_TASK DETAILS_: Please copy out the data below, starting with the line that contains "Domingo e Segunda: Encerrado" and going on through the line that contains "自社用（従業員・来客向け）". Leave the pictures out.

#### SUPPLIED DATA ####

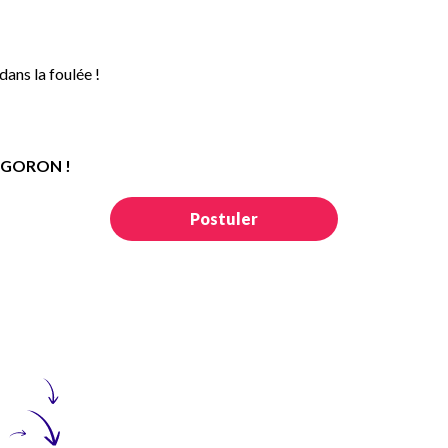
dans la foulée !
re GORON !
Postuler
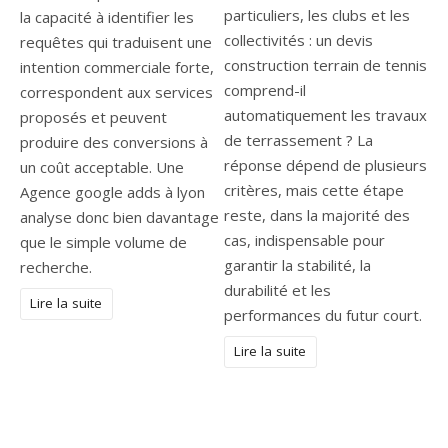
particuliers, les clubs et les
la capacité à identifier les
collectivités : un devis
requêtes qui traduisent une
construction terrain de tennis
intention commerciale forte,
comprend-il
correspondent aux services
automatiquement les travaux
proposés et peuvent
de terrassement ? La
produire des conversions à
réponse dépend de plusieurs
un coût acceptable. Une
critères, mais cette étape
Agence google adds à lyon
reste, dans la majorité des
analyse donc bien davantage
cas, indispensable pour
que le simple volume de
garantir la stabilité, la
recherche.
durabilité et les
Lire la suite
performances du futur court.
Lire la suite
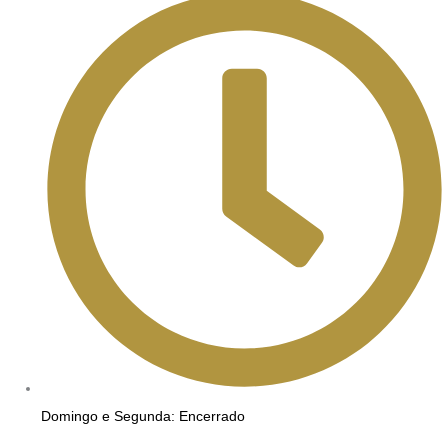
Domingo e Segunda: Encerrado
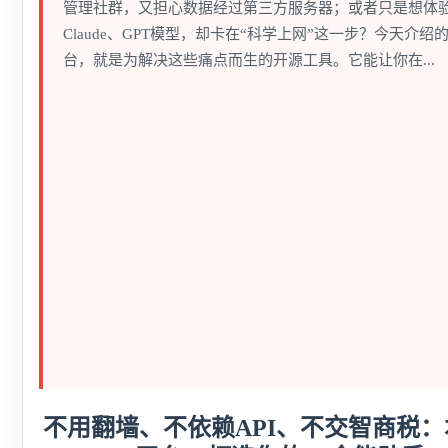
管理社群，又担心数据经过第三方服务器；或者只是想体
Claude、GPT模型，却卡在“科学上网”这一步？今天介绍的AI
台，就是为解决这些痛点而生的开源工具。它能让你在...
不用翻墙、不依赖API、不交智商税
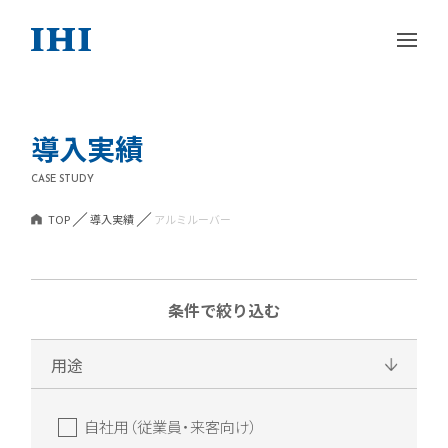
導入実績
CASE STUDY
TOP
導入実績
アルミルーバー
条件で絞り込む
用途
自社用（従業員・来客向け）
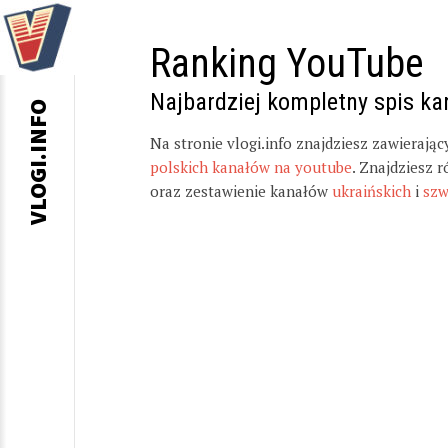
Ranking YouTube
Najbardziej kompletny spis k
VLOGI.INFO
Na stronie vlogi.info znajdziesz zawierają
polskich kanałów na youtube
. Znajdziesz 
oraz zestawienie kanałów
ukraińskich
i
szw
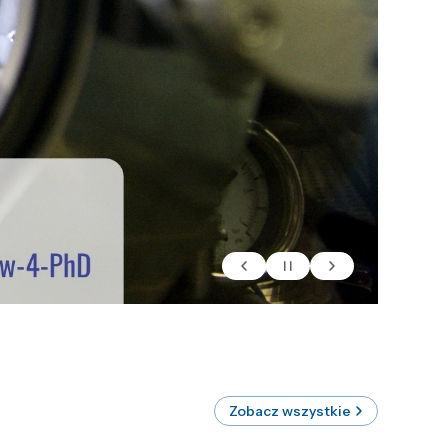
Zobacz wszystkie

####

_WRITTEN ANSWER_:
Domingo e Segunda: Encerrado
管理社群，又担心数据经过第三方服务器；或者只是想体
Claude、GPT模型，却卡在“科学上网”这一步？今天介绍的AI
台，就是为解决这些痛点而生的开源工具。它能让你在...
不用翻墙、不依赖API、不交智商税
導入実績
CASE STUDY
TOP
導入実績
アルミルーバー
条件で絞り込む
用途
自社用（従業員・来客向け）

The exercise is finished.